Job:
In the entries below, count every line with the string "Total". State the count and nothing else.

[Collected data]
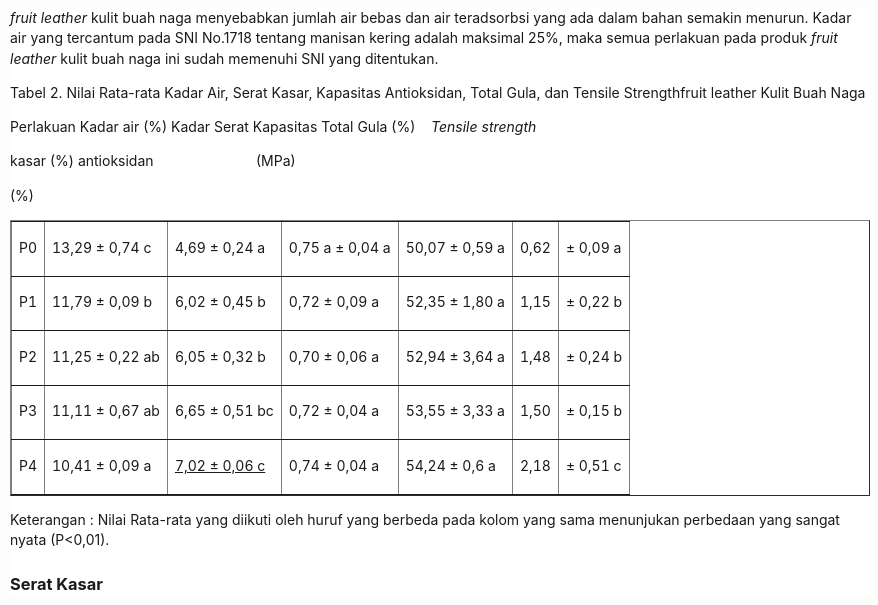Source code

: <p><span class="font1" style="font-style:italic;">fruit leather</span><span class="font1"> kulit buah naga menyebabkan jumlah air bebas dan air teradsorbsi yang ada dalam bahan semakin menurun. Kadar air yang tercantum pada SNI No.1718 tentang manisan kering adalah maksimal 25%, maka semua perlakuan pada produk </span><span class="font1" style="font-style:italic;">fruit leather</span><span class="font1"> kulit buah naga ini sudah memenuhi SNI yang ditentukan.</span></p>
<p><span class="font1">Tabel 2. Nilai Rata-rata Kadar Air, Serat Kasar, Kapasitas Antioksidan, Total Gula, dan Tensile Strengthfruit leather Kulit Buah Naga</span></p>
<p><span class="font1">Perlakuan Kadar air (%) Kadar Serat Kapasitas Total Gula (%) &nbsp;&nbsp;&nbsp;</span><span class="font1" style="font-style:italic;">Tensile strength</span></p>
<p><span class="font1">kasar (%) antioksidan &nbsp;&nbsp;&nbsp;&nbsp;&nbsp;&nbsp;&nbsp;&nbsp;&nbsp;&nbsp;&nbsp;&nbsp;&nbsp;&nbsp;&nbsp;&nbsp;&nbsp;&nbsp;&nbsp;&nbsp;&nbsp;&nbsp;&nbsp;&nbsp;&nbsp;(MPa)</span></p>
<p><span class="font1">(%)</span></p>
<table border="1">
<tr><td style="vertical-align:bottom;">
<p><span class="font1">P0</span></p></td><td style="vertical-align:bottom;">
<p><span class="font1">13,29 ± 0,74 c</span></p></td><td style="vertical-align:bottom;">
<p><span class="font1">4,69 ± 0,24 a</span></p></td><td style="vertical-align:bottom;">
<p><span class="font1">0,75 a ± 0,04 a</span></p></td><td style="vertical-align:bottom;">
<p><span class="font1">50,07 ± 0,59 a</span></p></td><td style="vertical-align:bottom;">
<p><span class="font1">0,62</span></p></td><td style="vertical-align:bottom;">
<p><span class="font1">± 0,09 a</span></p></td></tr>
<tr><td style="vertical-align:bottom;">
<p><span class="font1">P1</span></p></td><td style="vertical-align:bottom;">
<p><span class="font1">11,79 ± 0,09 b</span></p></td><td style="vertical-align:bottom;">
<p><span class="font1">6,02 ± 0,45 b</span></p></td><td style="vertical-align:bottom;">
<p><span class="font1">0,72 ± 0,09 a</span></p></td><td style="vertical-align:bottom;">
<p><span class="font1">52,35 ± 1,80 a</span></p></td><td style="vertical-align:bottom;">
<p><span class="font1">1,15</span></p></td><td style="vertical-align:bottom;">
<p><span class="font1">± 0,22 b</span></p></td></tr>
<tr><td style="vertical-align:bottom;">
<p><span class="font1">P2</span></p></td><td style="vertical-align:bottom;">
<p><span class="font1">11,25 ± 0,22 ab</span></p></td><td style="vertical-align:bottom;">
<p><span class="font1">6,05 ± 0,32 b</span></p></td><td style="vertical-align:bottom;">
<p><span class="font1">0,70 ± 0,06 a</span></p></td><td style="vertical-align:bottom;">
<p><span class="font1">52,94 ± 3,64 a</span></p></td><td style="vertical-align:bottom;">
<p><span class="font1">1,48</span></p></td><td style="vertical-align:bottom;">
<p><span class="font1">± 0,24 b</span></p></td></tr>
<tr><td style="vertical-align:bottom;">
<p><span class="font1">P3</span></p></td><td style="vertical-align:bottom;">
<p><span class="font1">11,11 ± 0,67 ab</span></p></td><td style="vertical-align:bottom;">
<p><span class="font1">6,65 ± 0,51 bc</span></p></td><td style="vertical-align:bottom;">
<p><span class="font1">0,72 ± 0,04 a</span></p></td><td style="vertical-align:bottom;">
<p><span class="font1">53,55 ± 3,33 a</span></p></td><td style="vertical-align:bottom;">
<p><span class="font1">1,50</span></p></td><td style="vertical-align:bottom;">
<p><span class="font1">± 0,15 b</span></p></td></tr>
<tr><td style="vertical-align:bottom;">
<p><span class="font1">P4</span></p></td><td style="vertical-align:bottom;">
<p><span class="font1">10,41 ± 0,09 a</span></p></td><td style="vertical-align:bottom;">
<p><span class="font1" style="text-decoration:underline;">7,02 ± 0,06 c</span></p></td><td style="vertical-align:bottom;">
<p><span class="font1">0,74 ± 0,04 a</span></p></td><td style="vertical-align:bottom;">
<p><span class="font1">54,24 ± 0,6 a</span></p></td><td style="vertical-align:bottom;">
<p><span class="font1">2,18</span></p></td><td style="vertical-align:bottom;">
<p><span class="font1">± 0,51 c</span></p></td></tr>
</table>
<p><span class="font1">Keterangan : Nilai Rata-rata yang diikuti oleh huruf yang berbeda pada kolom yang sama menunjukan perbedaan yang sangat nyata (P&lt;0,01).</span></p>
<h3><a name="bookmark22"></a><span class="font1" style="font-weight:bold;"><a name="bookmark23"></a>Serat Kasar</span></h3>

Expected answer:
2